Esto requiere elevar la autoestima del policía, mejorar su sentido de pertenencia, tener mayor espíritu de cuerpo, tener presencia digna ante la sociedad, infundir el respeto de las familias a la corporación policiaca, recibir un pago justo y digno, recuperar la confianza de la ciudadanía en el policía cercano.

Asimismo es menester la capacitación continua para los policías, actualizando sus conocimientos, lo que les permitirá ser el policía que la ciudadanía requiere; saber y respetar los derechos humanos, conocer el manejo del armamento, sistemas de cómputo y demás equipos; cómo intervenir en casos de crisis, tener capacidad de disuasión y negociación; conocer tácticas policiales, acrecentar su sentido de pertenencia a la comunidad, acerar su lealtad, disciplina y responsabilidad en el cumplimiento de su encomienda, mejorar su condición y el aspecto físico y atlético, entre otras metas.

Lo anterior facilitaría hacer cumplir el Bando de Policía y Buen Gobierno y los diferentes reglamentos municipales, tener capacidad de respuesta a los llamados de la población y habilidades para la conciliación y la disuasión de infracciones administrativas o delitos menores, tener presencia en todos las actividades cotidianas de la comunidad, realizar detenciones en flagrante delito, vincularse con la problemática de sectores específicos, tales como el escolar, los centros laborales, el turismo, el transporte y el comercio, los centros recreativos, los eventos masivos, los barrios, la juventud y algo muy importante: la protección civil, aspecto que los gobiernos municipales sólo ven de reojo, como si no fuera parte sustancial de la seguridad pública.

Aquí el espacio es limitado; lejos de mí está la pretensión de esbozar un programa de seguridad pública, tan sólo comparto una humilde y limitada reflexión, pero no puedo dejar de mencionar que para mejorar la coordinación entre la policía municipal y otras corporaciones y la propia sociedad, el gobierno municipal necesita unificar criterios y

estandarizar la prestación del servicio público de seguridad y adoptar normas mínimas operativas, porque hoy lo que se ve es dispersión y contradicción hasta de un turno a otro.

Tener y conocer mapas delincuenciales, utilizar tecnología avanzada, contar con una cartografía oficial para la seguridad pública, realizar cruces de información de bancos de datos de órdenes de aprehensión, libertades bajo fianza y libertades anticipadas, cotejo de huellas y el manejo de estadísticas de incidencia y génesis delictiva, ayudaría a tener una mejor policía, conjuntamente con la participación de trabajadoras sociales, psicólogos y maestros pensionados, en la promoción de valores, cultura de la denuncia, prevención de la seguridad, intervención familiar…, en fin.

Pero hay que decirlo: lo más importante es tener un gobierno de cuentas claras, un gobierno honesto, que ponga el buen ejemplo a las y a los policías, un gobierno que lidere la participación ciudadana en materia de seguridad pública y de educación, sin ser rehén de inercias delictivas o intereses gremiales, sino leal con la población. ¿Cómo está eso de que los vecinos identifican “tienditas” y los policías no, aun cuando la gente los ve que pasan a saludar? ¿Hasta qué eslabón de la cadena de mando llega el consentimiento?

Hoy la corrupción es la causa mayor de que no tengamos una buena seguridad pública, y junto a ella, la discreción, casi secrecía con que se maneja el tema de la seguridad pública.

Este tema hay que airearlo. ¿Se renovó el Mando Único? ¿En qué consiste el convenio de coordinación recientemente establecido entre el municipio de la Piedad y el gobierno del estado?
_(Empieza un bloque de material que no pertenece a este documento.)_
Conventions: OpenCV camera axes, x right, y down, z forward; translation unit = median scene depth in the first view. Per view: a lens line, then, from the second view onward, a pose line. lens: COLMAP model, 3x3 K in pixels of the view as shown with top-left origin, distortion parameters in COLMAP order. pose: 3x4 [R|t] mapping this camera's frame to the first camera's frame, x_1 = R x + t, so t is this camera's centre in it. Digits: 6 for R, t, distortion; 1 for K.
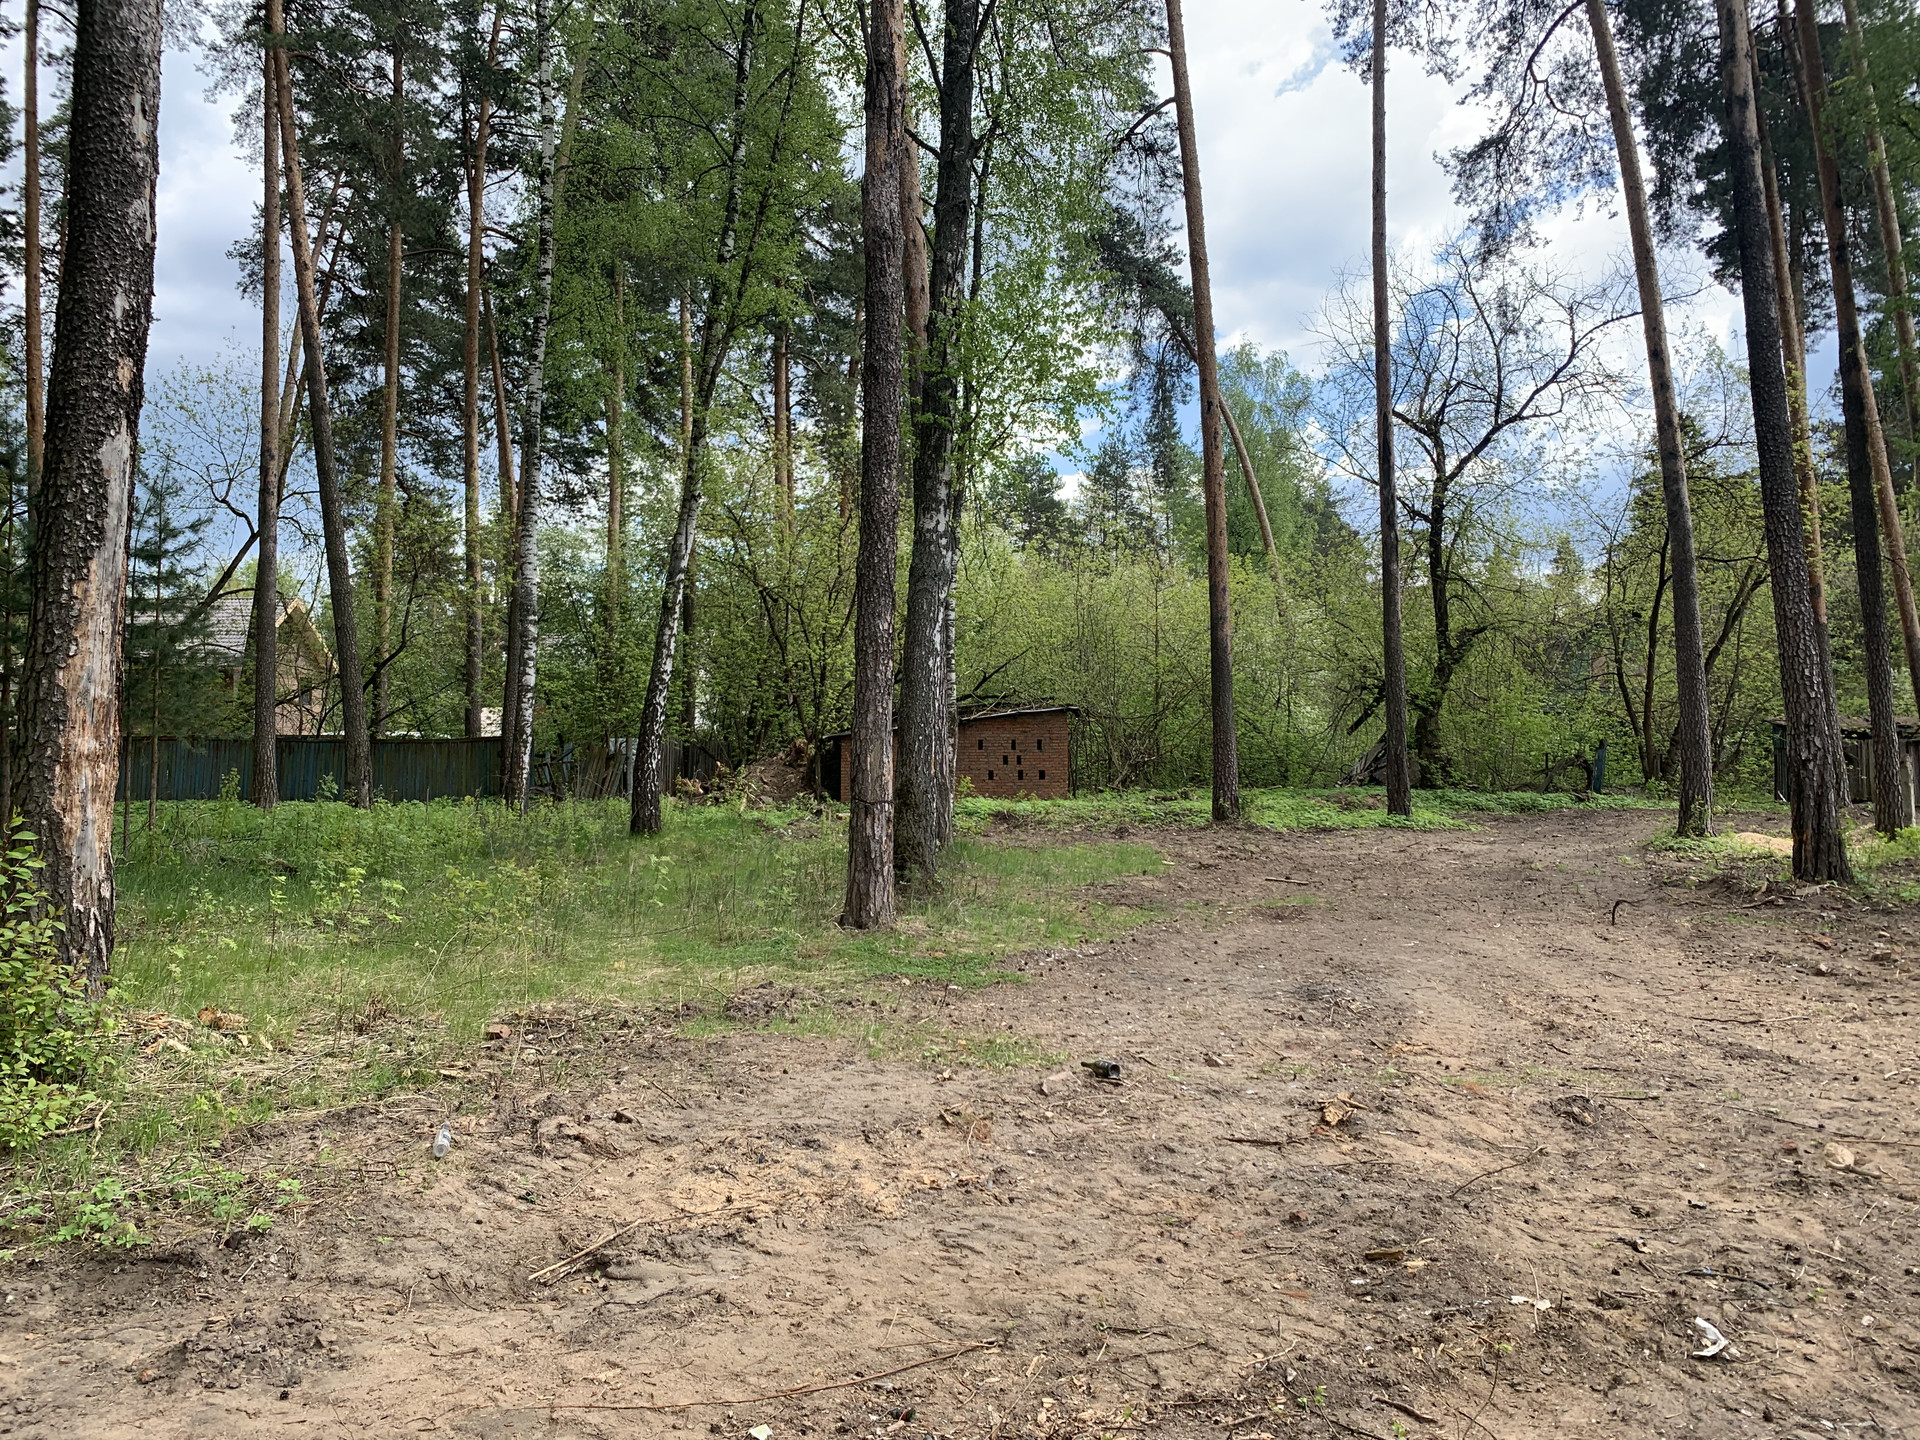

A fin de no perpetuar la dependencia del municipio respecto del gobierno estatal y del federal en materia de seguridad, ¿cuál es el plan para contar con una policía propia a mediano plazo? ¿Cuánto cuesta la seguridad pública? ¿Cuál es la estrategia para que juntos, gobierno y gobernados, acabemos con la impunidad y logremos un solar municipal en el que podamos vivir en paz?

¿O tú qué opinas? ¿Vamos bien o nos regresamos?